Переступив порог пустынного, полутёмного здания и глядя на притихших, торжественных семинаристов, Лена и сама ощутила какую-то скованность — она стала говорить шёпотом.
Свет в костёле шёл из-за карнизов — лампочек не было видно, — свет разливался по стенам, не достигая пола.
У колонн, справа и слева от входа, стояли, раскинув на кресте белые каменные руки, два босых Христа. Ступни их, грудь и ладони были прибиты к кресту гвоздями; из-под гвоздей сочилось по три капли крови. И гвозди и кровь были нарисованы художником очень похоже.
Семинаристы сперва опустились на колени перед одной статуей, поцеловали холодные каменные ноги, затем то же самое проделали и перед второй статуей.
Ноги эти, должно быть, целовало множество людей, подумала Лена, потому что ступни и весь белый камень до колен были захватаны руками прихожан и засалены их поцелуями.
Она прошла вперёд; семинаристы тихо следовали за ней.

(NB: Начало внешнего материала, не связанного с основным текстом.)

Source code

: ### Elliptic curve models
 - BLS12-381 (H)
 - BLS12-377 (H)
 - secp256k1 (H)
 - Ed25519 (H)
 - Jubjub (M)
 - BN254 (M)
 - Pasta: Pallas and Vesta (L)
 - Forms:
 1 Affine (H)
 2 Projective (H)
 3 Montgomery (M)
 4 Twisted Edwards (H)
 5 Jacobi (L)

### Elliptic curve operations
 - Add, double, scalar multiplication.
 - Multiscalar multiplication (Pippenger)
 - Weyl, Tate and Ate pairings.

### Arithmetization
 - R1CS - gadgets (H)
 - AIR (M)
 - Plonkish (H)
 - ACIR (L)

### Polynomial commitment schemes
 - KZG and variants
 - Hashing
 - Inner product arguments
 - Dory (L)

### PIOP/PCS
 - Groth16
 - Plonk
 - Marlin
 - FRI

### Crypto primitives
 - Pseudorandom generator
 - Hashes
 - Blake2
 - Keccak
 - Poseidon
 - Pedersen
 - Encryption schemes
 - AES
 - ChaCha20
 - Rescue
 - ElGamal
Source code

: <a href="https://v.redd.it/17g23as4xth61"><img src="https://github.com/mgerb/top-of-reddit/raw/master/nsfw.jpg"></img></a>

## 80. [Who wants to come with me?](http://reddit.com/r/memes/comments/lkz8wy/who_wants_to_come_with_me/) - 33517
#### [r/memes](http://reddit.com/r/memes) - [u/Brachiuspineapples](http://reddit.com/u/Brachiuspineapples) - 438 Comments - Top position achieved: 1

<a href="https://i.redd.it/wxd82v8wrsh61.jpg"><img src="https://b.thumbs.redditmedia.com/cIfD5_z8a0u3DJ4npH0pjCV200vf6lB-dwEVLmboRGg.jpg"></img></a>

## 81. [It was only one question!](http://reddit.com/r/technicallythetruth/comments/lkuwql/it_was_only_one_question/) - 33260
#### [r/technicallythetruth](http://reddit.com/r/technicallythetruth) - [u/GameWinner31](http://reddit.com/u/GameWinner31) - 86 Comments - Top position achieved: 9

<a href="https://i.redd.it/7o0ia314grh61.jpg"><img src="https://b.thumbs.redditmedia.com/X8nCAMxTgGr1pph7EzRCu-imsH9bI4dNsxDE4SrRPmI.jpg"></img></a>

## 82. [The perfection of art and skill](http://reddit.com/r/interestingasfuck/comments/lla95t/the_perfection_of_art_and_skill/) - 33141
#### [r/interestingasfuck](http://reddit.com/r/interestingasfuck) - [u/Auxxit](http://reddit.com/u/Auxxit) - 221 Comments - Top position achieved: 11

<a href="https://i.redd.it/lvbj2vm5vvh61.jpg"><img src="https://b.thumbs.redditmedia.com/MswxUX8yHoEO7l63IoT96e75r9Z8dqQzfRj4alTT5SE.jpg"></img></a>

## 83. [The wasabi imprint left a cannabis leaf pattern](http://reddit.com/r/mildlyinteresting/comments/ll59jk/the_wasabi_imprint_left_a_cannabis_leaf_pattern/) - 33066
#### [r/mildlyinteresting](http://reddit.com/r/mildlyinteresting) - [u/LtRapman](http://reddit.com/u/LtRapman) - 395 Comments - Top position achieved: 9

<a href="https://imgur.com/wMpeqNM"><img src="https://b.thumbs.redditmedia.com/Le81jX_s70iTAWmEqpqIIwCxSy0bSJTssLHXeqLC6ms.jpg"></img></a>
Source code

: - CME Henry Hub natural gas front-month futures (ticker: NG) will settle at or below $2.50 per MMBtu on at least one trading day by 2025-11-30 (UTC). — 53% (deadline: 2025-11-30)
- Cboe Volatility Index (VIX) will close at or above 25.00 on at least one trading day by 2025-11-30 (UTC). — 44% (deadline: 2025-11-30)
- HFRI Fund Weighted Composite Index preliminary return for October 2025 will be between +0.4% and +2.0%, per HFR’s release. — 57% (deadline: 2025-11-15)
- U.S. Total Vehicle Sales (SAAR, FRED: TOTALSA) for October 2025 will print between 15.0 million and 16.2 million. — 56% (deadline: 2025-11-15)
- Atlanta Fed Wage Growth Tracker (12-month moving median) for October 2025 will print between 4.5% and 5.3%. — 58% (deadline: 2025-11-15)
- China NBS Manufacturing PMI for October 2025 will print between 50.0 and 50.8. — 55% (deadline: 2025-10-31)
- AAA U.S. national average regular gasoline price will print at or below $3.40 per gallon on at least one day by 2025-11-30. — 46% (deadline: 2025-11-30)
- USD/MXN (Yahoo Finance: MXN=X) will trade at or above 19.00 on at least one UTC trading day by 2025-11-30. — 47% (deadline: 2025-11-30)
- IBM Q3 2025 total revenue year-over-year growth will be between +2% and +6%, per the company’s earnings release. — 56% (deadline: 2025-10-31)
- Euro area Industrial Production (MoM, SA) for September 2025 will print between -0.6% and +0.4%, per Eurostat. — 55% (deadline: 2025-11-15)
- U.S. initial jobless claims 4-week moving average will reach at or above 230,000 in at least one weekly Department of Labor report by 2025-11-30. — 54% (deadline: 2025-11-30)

Остановившись перед одним из простенков, Лена рассматривала огромную мраморную доску, сплошь увешанную серебряными бляшками. Бляшки эти были похожи на какие-то неведомые ордена. Но, всмотревшись, Лена заметила, что на каждом таком ордене выдавлена была какая-нибудь часть человеческого тела: глаз, ухо, рот, рука, колено…
— Что это? — шёпотом спросила Лена.
Семинаристы, тоже шёпотом, перебивая и дополняя друг друга, объяснили: если верующий человек заболевает — у него, например, болит ухо или глаз, — то он молит божью матерь, чтобы она излечила его от недуга. Выздоровев, он, в благодарность ей, заказывает такую бляшку, на которой изображается исцелённая часть его тела. Бляшку прибивают к мраморной доске в костёле.
— У нас даже в поликлиниках этого не делают, — сказала Лена.
Семинаристы возмущённо переглянулись. Костёл не произвёл на неё должного впечатления.
Через несколько дней она оставила в кухне, в пустой кастрюле Стефана, записку:
«Завтра чтоб вы были здесь в семь часов вечера по московскому времени. Будет продолжение опыта с водой».
Из школы она пришла с ящичком, который несла перед собой бережно, как цветы. В семь часов семинаристы принесли в кухню бутылки. Лена подозрительно посмотрела сначала на семинаристов, потом на бутылки, но ничего не сказала.